The second event cost the U.S. tremendous market share when we acquiesced to Japan’s demand. Now it is Japan who places restrictions on our products that are exported there. And it is Japan who now is creating a trade deficit.

The third is the best example of what capital investment means to a company that created jobs, because of a product that was needed. The 747 and the Boeing Company revolutionized air travel. Like the example I used yesterday, about Henry Ford introducing the assembly line in 1913, it revolutionized an industry to create jobs. In these two examples, government was never involved until they either taxed the profits or regulated the product which resulted in costing the companies more in the way of pass along expenses to the public who either bought a car or traveled by air.

In these two examples, capital was raised and it was invested in an idea. Boeing and Ford never went before Congress and never demanded that government pave the way for their success.

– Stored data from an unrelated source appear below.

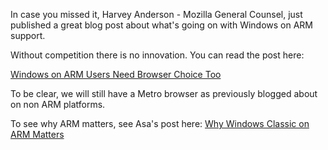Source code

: In case you missed it, Harvey Anderson - Mozilla General Counsel, just published a great blog post about what's going on with Windows on ARM support.

Without competition there is no innovation.  You can read the post here:

[Windows on ARM Users Need Browser Choice Too][1]

To be clear, we will still have a Metro browser as previously blogged about on non ARM platforms.

To see why ARM matters, see Asa's post here:
[Why Windows Classic on ARM Matters][2]

[1]: http://blog.mozilla.org/blog/2012/05/09/windows-on-arm-users-need-browser-choice-too/
[2]: http://weblogs.mozillazine.org/asa/
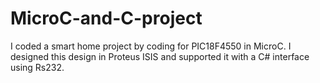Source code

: # MicroC-and-C-project
I coded a smart home project by coding for PIC18F4550 in MicroC. I designed this design in Proteus ISIS and supported it with a C# interface using Rs232.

In each of these examples that occurred on December 2nd, roughly twenty years between each, what was the outcome? What was most successful?

The fourth example was the beginning of where we find ourselves now. Paper that is now running off the printing presses is not backed up with tangible assets. The paper is just paper that is being converted to bonds that other countries are buying in the form of debt. It is the debt that will cost untold amounts of capital in U.S. currency that would be better utilized if companies had that capital to invest in expansion and the creation of jobs. You have to have capital to move an economy forward.

A customer told me today that he used to be liberal until he was old enough to conserve and then he knew what conservatism was all about.

Gregory C. Dildilian
Founder and Executive Director
Pinecone Conservatives

A footnote: An idea for a product or service cannot be launched unless there is capital. The best ideas that use capital in the wisest way are the ones that succeed. Conservatism and capital go hand in hand. Liberalism and expenditures of false capital also go hand in hand.